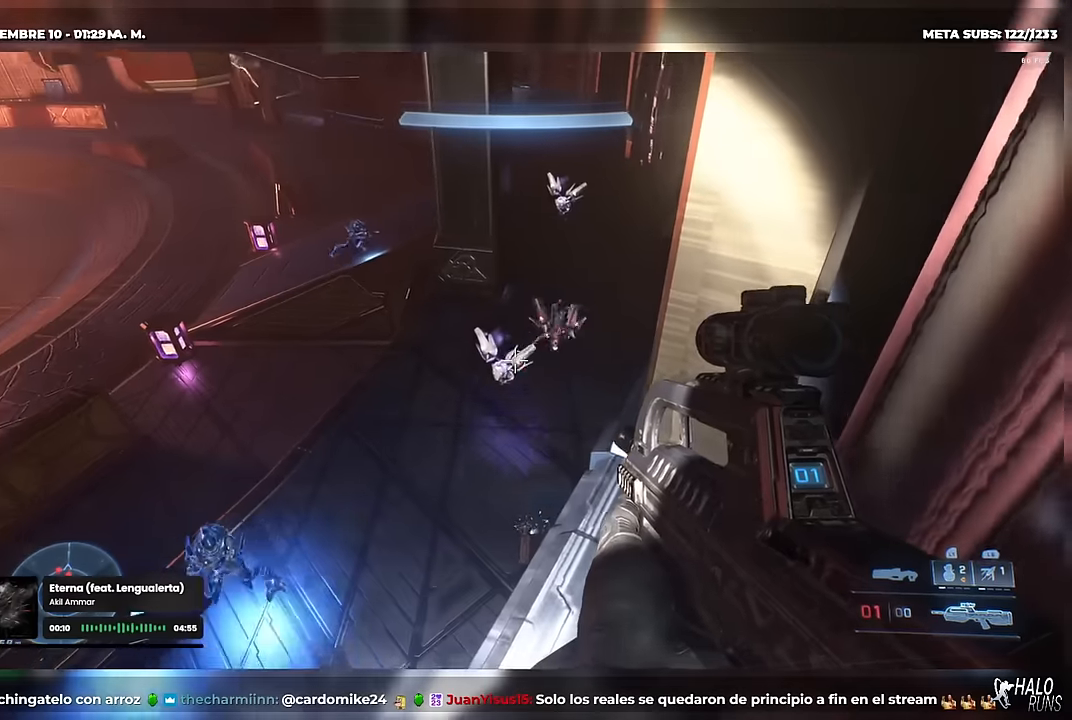
{"buttons": [], "right_stick": "down-left", "button_events": [[17, "Y", "up"]]}
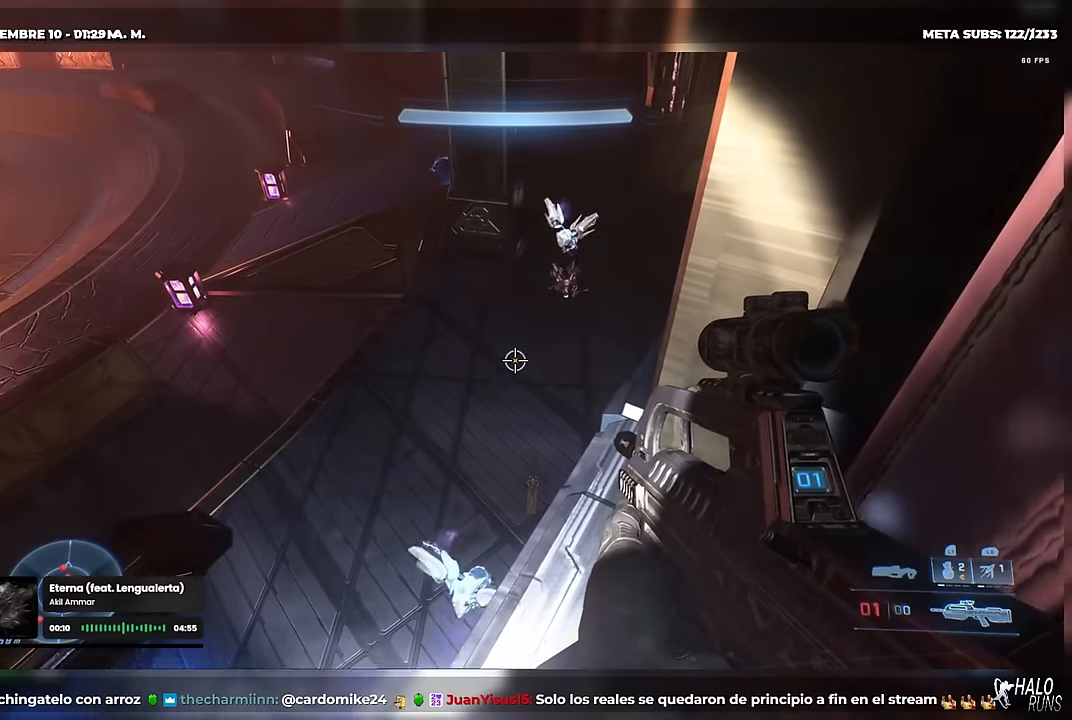
{"buttons": [], "right_stick": "down", "button_events": [[184, "Y", "down"], [284, "Y", "up"]]}
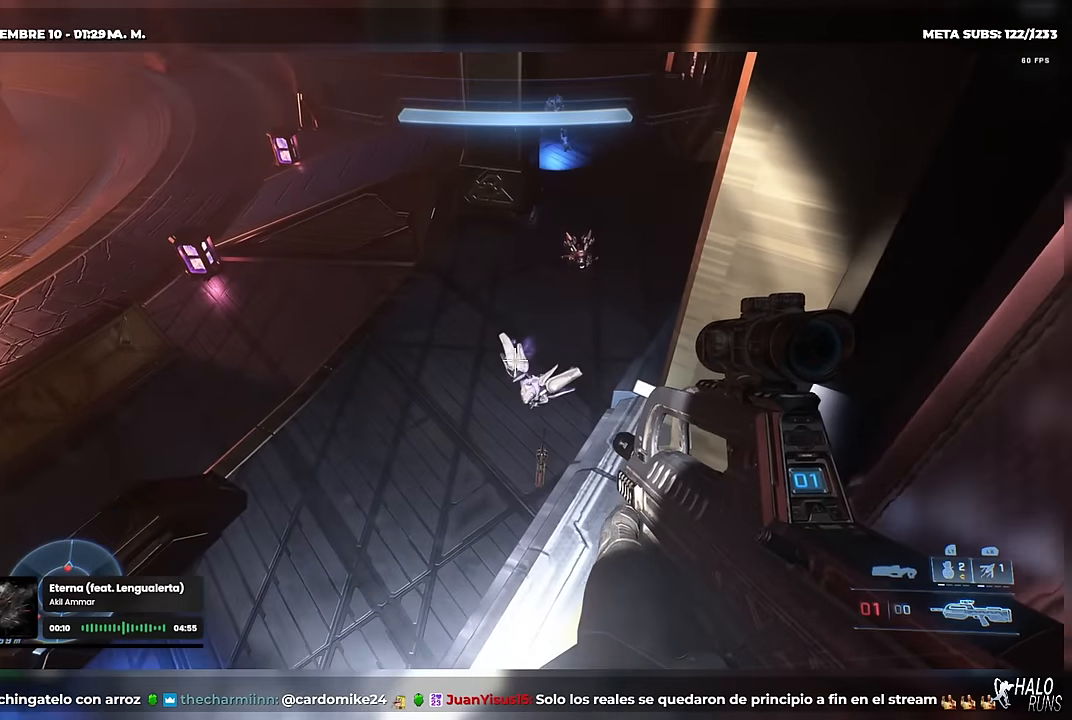
{"buttons": [], "right_stick": "down", "button_events": []}
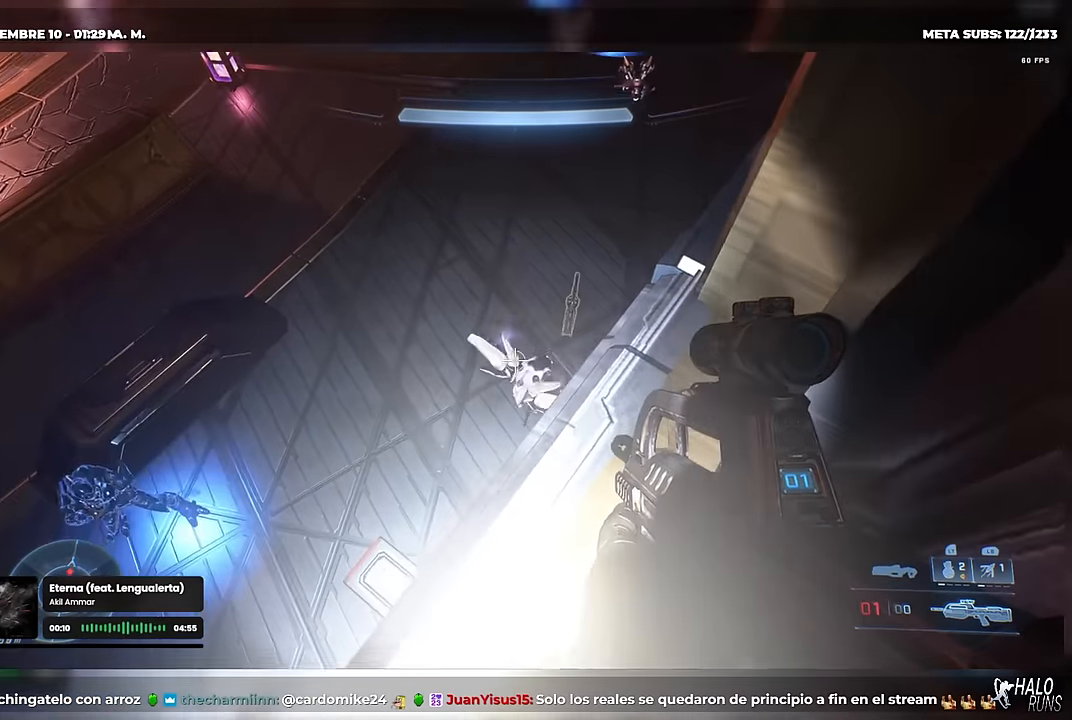
{"buttons": [], "right_stick": "center", "button_events": []}
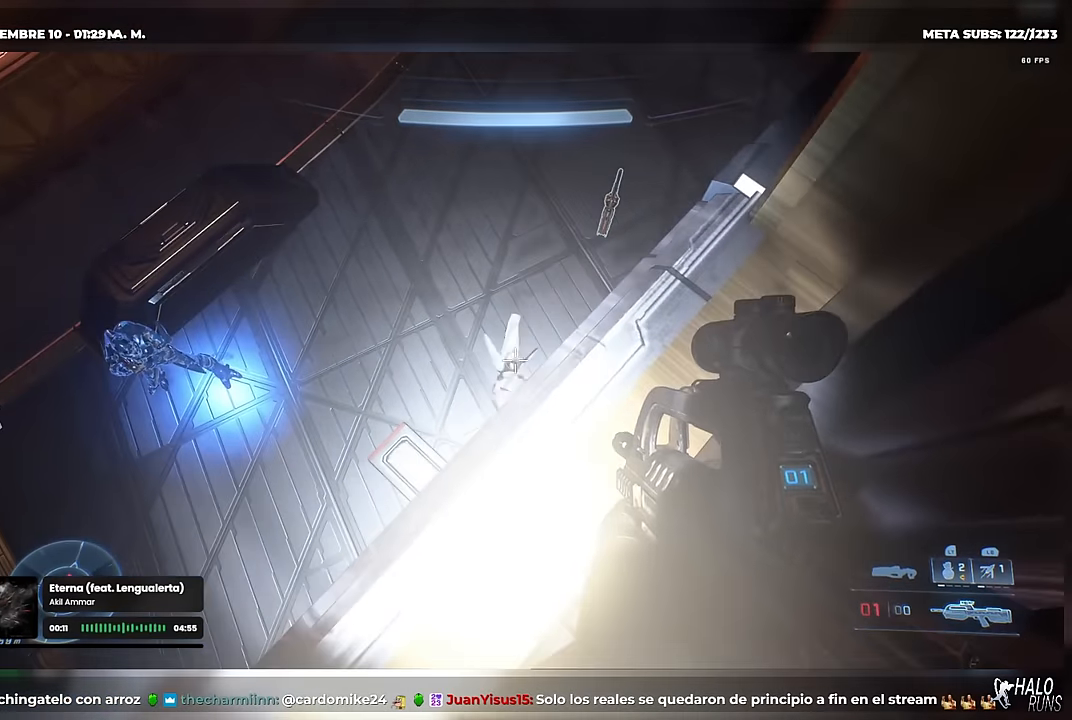
{"buttons": [], "right_stick": "down-left", "button_events": []}
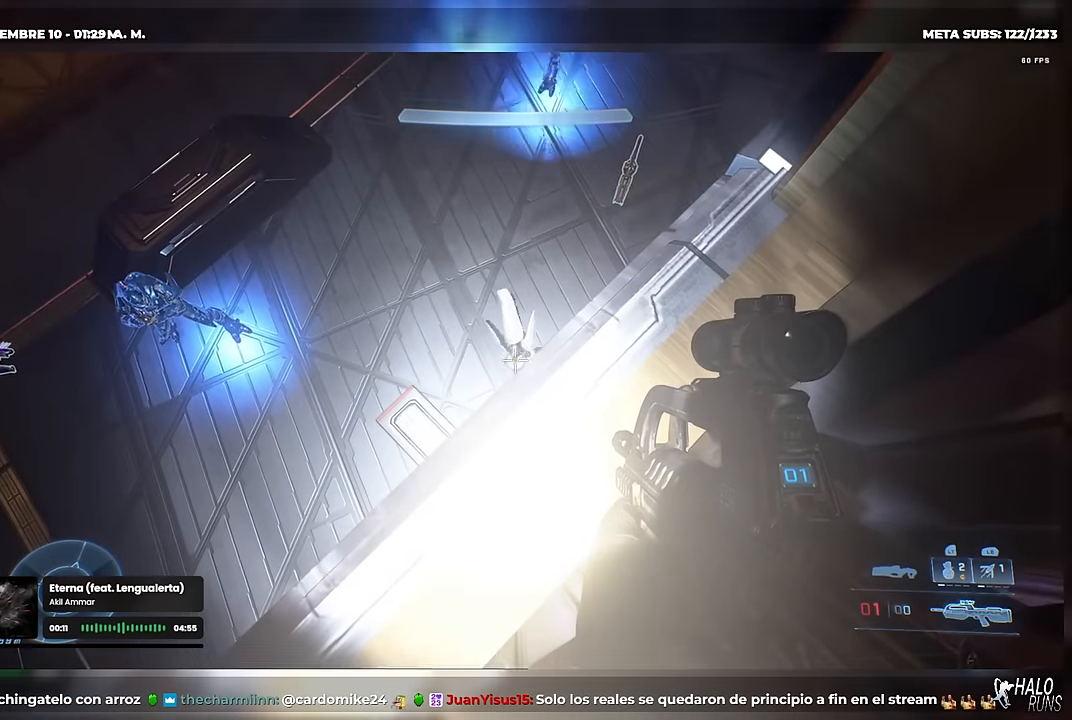
{"buttons": ["Y"], "right_stick": "up", "button_events": [[384, "Y", "down"]]}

━━━

__WHAT TO PRODUCE__
Show all lines above holding the word "left".

__TASK OUTPUT__
{"buttons": [], "right_stick": "down-left", "button_events": [[17, "Y", "up"]]}
{"buttons": [], "right_stick": "down-left", "button_events": []}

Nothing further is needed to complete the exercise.